(Instructions to follow) Your answer must be every line of the data that contains "will".

(Data provided)
-*-
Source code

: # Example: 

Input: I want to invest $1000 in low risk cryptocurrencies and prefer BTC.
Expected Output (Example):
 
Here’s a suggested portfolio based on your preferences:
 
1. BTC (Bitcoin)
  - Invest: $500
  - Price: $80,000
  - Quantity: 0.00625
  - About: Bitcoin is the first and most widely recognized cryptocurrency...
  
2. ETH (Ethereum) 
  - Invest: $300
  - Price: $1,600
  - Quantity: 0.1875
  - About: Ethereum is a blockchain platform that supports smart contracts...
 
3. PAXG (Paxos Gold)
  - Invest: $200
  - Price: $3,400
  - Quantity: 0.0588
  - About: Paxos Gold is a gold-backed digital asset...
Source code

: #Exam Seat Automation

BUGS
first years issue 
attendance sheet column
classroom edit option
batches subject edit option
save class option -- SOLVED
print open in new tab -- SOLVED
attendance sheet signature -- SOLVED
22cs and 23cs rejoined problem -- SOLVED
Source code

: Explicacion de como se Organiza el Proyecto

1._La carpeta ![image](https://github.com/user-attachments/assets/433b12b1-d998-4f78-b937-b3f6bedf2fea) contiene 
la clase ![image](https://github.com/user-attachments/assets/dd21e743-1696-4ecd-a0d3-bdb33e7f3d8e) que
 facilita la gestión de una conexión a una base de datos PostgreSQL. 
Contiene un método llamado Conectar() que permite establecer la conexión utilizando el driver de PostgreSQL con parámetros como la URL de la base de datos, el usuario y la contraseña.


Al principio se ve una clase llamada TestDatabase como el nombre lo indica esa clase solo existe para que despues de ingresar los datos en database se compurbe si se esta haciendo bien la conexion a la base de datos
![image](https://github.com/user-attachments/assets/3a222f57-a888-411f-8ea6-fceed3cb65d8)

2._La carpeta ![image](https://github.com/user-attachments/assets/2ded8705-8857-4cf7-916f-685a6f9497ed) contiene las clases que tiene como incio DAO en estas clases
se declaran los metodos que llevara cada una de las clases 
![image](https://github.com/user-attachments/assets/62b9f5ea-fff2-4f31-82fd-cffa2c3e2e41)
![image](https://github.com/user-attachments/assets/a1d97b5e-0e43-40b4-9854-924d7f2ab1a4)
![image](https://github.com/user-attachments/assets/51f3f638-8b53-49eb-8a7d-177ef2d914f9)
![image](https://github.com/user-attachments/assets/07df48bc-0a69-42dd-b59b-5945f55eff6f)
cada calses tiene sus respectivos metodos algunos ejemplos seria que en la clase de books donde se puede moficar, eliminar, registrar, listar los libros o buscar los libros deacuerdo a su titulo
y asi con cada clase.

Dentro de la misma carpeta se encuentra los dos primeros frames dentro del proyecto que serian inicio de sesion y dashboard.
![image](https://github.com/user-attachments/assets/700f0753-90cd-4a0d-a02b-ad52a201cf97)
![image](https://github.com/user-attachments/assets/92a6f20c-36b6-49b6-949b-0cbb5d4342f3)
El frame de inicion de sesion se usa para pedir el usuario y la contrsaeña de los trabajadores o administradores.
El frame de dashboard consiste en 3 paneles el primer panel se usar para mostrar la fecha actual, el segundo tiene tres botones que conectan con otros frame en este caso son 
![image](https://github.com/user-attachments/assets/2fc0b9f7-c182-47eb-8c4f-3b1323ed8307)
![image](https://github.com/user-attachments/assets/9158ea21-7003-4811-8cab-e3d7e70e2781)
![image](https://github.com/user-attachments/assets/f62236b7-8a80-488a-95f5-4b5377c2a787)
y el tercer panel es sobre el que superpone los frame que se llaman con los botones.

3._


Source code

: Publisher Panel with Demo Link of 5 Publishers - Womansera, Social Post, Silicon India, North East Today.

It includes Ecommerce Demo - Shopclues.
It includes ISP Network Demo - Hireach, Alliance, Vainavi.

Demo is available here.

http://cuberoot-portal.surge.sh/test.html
-*-
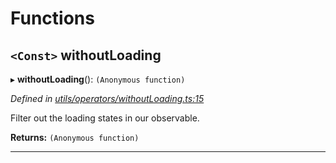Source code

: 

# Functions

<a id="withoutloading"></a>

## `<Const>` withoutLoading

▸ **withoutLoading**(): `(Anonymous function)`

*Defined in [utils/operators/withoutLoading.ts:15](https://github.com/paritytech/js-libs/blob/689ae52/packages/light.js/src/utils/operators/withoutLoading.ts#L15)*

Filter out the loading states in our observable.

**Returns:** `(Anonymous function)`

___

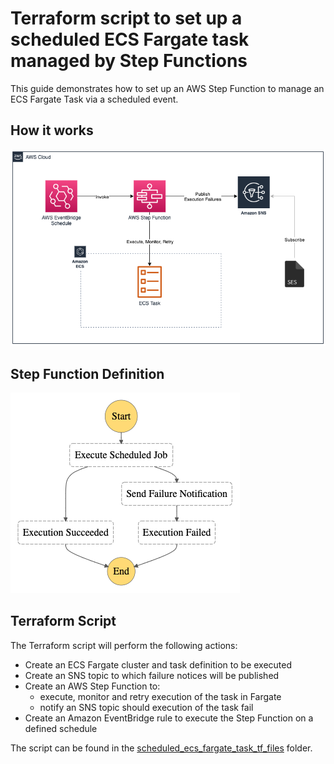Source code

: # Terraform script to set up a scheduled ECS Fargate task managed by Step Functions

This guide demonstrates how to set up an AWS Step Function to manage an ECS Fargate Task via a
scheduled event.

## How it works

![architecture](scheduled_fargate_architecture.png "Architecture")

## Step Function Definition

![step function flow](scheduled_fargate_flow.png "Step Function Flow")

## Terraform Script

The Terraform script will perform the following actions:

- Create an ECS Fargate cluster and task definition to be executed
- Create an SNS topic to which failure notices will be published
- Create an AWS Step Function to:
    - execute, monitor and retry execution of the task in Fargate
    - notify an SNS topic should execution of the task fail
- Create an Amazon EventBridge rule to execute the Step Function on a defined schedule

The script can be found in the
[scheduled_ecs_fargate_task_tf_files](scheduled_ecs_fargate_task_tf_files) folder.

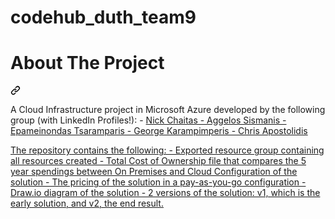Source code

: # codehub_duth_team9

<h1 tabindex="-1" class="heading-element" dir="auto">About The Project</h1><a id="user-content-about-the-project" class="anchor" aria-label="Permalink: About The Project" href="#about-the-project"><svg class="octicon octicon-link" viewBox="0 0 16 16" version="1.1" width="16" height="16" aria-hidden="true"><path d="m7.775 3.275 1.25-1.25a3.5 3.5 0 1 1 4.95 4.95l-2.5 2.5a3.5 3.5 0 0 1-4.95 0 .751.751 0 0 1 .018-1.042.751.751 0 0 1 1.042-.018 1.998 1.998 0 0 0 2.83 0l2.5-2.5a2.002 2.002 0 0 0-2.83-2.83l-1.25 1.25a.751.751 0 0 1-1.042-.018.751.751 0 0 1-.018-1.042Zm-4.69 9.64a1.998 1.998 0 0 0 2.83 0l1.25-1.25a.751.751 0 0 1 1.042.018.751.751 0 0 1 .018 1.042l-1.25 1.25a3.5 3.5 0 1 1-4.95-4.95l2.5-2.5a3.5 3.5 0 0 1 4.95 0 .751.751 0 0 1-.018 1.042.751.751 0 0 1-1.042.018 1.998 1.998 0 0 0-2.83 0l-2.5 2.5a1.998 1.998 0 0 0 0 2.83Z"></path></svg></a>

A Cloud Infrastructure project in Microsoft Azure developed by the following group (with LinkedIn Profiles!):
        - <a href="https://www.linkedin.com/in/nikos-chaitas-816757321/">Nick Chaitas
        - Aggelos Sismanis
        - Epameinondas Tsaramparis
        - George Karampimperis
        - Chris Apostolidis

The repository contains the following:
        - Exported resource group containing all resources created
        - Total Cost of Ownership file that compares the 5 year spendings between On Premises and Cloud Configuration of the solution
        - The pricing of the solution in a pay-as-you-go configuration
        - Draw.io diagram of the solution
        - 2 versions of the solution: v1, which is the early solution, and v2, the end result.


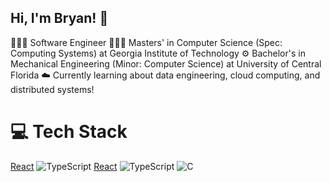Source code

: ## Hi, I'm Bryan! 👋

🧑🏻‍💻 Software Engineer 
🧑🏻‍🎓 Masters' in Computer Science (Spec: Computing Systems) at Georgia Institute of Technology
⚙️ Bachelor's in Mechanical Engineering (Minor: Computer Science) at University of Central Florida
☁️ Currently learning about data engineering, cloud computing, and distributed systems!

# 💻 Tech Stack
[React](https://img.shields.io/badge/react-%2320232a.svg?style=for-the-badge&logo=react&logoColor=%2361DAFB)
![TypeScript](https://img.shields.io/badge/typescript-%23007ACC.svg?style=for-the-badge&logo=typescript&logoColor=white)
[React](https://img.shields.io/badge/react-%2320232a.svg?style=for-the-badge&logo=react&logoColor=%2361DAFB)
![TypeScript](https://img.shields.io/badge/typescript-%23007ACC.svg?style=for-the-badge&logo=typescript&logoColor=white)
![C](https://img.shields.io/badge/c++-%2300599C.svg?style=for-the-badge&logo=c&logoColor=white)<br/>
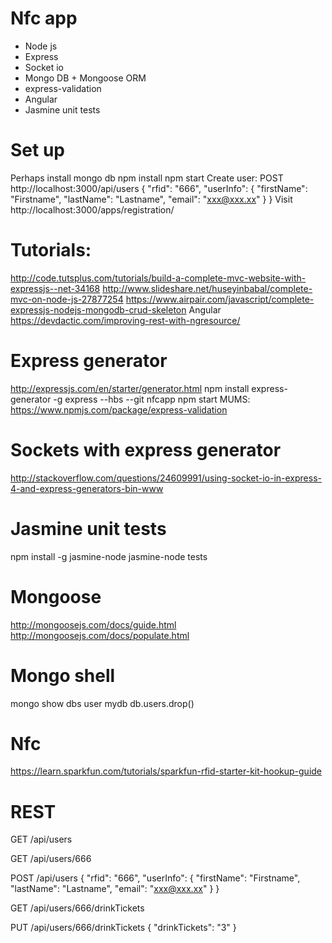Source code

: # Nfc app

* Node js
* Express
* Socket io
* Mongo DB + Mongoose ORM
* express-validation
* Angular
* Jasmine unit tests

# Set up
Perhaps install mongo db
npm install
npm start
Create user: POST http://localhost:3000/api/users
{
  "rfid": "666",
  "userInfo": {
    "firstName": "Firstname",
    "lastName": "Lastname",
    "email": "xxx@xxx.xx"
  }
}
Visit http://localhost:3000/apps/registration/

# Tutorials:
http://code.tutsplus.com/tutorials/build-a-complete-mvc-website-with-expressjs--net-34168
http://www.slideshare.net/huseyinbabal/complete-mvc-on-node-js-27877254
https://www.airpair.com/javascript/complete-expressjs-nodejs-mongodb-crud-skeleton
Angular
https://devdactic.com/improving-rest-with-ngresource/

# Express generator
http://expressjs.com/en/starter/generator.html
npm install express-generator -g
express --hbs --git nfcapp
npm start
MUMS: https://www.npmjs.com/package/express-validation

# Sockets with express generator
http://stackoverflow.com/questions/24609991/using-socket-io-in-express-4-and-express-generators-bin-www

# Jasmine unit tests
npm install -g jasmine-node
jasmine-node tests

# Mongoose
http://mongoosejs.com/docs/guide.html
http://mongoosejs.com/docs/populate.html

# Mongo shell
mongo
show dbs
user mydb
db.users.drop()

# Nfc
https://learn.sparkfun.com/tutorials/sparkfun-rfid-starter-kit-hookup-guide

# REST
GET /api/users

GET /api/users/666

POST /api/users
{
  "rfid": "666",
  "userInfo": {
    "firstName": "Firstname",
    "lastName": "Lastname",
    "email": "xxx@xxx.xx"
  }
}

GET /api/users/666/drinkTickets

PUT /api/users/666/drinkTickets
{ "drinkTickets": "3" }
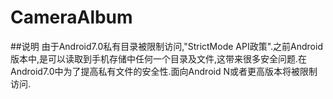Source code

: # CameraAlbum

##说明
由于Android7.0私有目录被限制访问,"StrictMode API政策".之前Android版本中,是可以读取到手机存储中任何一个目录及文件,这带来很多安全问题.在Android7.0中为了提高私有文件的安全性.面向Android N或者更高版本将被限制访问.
-*-
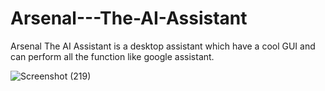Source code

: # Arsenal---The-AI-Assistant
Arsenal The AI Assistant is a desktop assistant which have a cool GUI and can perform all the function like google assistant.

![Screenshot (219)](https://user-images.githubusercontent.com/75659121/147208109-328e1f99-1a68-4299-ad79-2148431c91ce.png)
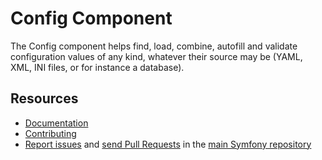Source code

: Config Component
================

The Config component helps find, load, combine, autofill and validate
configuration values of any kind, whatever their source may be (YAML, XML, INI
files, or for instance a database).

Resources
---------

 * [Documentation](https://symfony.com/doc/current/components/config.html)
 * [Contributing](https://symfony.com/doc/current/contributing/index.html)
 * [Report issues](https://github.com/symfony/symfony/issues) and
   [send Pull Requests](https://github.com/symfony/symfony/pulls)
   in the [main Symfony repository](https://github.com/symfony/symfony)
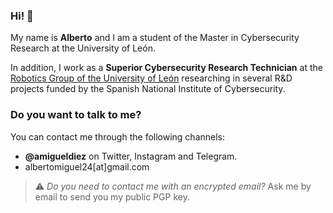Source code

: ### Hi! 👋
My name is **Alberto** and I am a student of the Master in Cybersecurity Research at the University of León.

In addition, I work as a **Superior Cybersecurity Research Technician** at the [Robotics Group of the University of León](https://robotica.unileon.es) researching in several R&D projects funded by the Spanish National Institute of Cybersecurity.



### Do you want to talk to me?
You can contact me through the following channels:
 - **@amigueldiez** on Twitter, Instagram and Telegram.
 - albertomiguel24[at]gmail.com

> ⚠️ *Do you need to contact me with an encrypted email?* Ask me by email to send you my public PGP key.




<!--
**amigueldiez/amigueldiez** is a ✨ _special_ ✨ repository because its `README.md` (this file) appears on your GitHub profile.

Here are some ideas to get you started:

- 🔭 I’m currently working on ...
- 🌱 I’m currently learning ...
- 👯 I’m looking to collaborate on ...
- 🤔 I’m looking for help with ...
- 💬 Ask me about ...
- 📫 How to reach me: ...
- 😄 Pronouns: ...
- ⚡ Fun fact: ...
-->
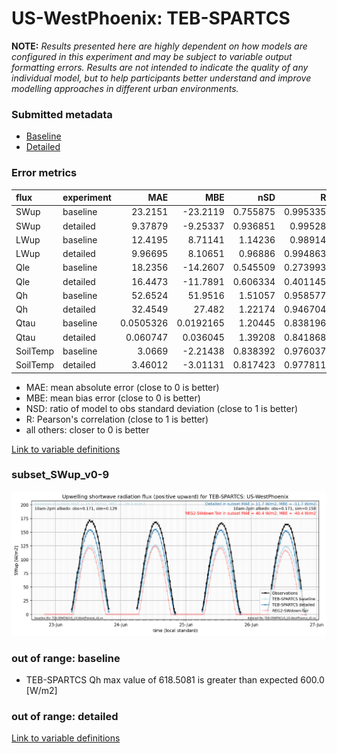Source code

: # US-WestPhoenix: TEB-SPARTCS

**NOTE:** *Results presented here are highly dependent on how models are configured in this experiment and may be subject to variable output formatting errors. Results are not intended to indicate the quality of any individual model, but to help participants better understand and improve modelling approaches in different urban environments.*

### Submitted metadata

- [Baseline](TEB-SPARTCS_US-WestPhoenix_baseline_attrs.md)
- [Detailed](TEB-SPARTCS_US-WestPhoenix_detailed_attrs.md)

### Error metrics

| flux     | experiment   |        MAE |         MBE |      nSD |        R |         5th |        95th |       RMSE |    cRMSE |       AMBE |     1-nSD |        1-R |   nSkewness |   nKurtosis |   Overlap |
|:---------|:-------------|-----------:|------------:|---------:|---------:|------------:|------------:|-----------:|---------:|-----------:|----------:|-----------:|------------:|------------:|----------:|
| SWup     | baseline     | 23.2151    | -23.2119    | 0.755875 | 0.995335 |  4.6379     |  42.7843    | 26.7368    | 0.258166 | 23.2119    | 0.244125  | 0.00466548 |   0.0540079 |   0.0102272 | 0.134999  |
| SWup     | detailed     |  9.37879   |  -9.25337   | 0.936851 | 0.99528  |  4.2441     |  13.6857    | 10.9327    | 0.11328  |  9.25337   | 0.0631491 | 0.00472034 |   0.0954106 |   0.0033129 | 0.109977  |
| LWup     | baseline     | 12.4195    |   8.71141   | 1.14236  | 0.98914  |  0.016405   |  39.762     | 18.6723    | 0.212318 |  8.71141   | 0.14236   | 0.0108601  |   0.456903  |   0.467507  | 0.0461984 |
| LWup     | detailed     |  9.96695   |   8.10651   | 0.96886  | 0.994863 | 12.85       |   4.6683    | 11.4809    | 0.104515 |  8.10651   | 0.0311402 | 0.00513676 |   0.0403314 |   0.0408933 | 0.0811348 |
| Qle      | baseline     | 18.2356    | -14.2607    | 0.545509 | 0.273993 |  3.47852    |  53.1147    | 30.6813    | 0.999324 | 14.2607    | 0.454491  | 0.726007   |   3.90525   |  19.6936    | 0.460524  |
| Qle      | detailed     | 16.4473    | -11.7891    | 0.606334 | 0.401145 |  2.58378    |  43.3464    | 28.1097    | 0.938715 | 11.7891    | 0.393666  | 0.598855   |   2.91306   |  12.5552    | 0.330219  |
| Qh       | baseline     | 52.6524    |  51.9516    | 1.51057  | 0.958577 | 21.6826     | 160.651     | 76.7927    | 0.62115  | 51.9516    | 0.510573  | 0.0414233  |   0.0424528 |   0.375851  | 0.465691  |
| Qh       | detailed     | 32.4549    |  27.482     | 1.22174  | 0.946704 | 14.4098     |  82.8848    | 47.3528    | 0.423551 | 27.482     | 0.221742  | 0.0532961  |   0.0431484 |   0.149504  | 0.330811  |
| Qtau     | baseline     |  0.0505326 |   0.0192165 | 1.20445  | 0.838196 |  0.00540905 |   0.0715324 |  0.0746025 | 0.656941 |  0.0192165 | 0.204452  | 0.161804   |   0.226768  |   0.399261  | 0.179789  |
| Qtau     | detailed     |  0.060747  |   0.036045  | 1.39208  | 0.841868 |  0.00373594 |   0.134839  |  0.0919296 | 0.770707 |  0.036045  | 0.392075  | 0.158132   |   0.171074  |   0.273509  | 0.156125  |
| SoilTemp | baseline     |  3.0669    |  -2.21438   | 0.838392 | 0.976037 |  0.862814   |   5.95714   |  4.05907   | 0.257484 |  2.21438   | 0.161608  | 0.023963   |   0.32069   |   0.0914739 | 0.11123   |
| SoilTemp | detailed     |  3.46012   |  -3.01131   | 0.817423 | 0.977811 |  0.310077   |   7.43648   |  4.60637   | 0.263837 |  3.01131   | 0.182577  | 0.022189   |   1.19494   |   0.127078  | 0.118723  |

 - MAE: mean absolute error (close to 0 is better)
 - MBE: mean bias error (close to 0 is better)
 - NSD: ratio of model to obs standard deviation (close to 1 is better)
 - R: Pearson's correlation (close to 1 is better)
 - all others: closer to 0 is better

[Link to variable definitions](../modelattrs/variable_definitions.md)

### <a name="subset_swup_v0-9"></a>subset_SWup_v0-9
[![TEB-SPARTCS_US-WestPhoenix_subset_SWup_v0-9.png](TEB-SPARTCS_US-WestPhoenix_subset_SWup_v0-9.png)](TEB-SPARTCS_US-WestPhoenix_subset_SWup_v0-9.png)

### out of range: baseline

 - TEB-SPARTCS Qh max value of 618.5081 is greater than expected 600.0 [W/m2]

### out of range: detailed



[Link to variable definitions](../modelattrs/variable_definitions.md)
-*-
(Written response)
The Terraform script will perform the following actions:
- Create an SNS topic to which failure notices will be published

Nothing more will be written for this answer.